(Exercise passage)

= From Court to Capital =

1978 non-fiction book by Paul Wheatley and Thomas See

From Court to Capital: A Tentative Interpretation of the Origins of the Japanese Urban Tradition is a 1978 non-fiction book by Paul Wheatley and Thomas See, published by The University of Chicago Press.

The book describes Japan prior to urbanization, which means Japan before the first state government was formed. The book uses the same analysis used in The Pivot of Four Quarters, but it describes Japanese urban planning instead of Chinese urban planning.

Roy Andrew Miller stated that the book does not indicate which author had written which portions and/or had done which tasks, and he stated he felt confusion when the book talked in a first person voice.

==Contents==
The initial portion of the book is about the question of where Japan's urbanization originated from and how urbanization occurs. The bulk of the book describes and analyzes archaeological information, Japanese literature, and Chinese articles.

==Reception==
Miller criticized the book's scholarly interpretations and translations of ancient literature from China, arguing that existing translations "if consulted, would immediately show where they have gone wrong." Miller also stated that the authors should have "unsupported readings of such texts" with erroneous conclusions, as well as improper interpretations of Japanese texts, which "fare even worse", inconsistent romanization of Japanese, and improper usage of English terms. In sum Miller stated: "their control of over two-thirds of these sources is woefully inadequate". Miller overall argued that there were "the many different ways in which Wheatley & See's new book disappoints our reasonable expectations for a publication issued by the distinguished press of one of our major universities."

(End Exercise passage)
(Dataset extract)

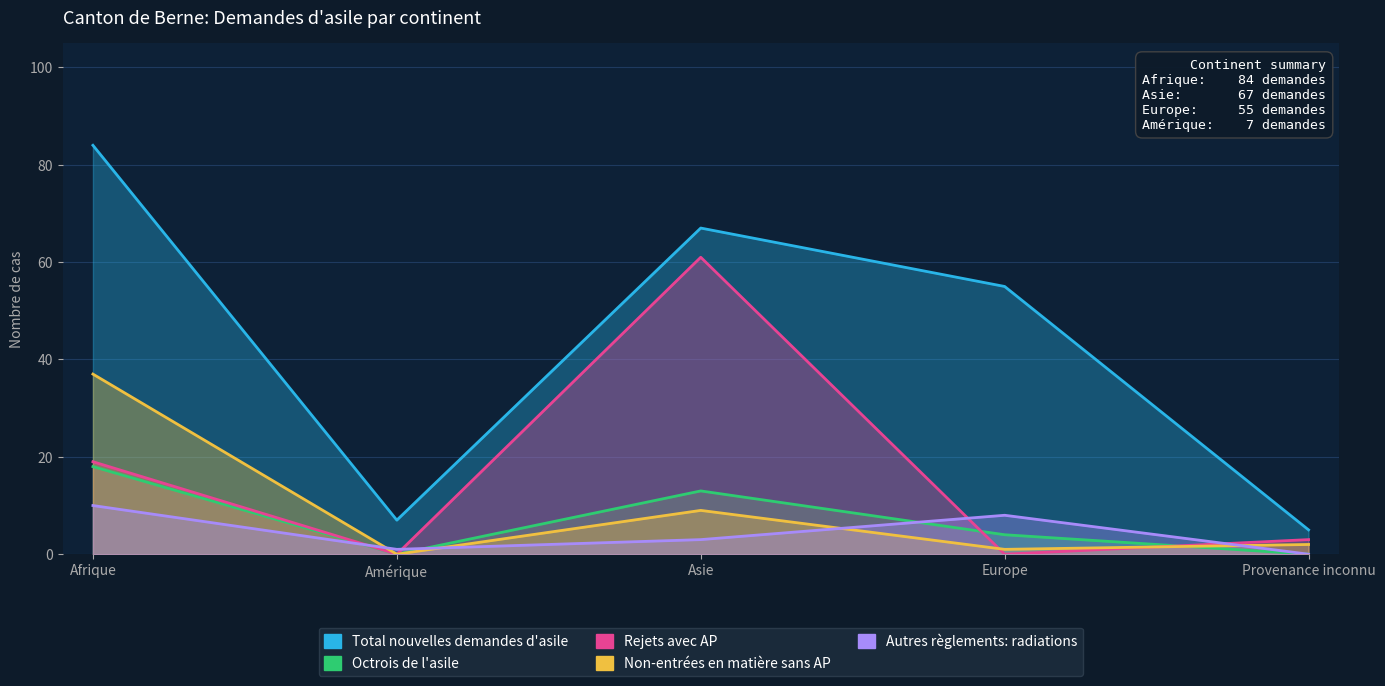

Does the chart have visible grid lines?

Yes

(End Dataset extract)

▸ Problem details: Pick up the article on From Court to Capital after its last sentence and extend it. The lines are separate material, unrelated to the article on From Court to Capital.

▸ Result of the exercise:
Charles Dunn, in Journal of the Royal Asiatic Society of Great Britain and Ireland, praised the book as being "a satisfactory contribution" due to content being "fully documented and analysed", despite the premise not being "original".

M. A. Morgan of the University of Bristol described the book as having an "impressive scholarly structure" in which "it is unlikely the integrity and overall shape of the structure will be seriously challenged for a generation."

Marwyn Samuels of the University of British Columbia praised the authors for having "courage (some might call it chutzpa[sic])" of covering a historical period with "wide gaps in our knowledge". The reviewer praised chapter 2, "The Rise of the Ceremonial Center," stating "this chapter alone justifies the volume[...]"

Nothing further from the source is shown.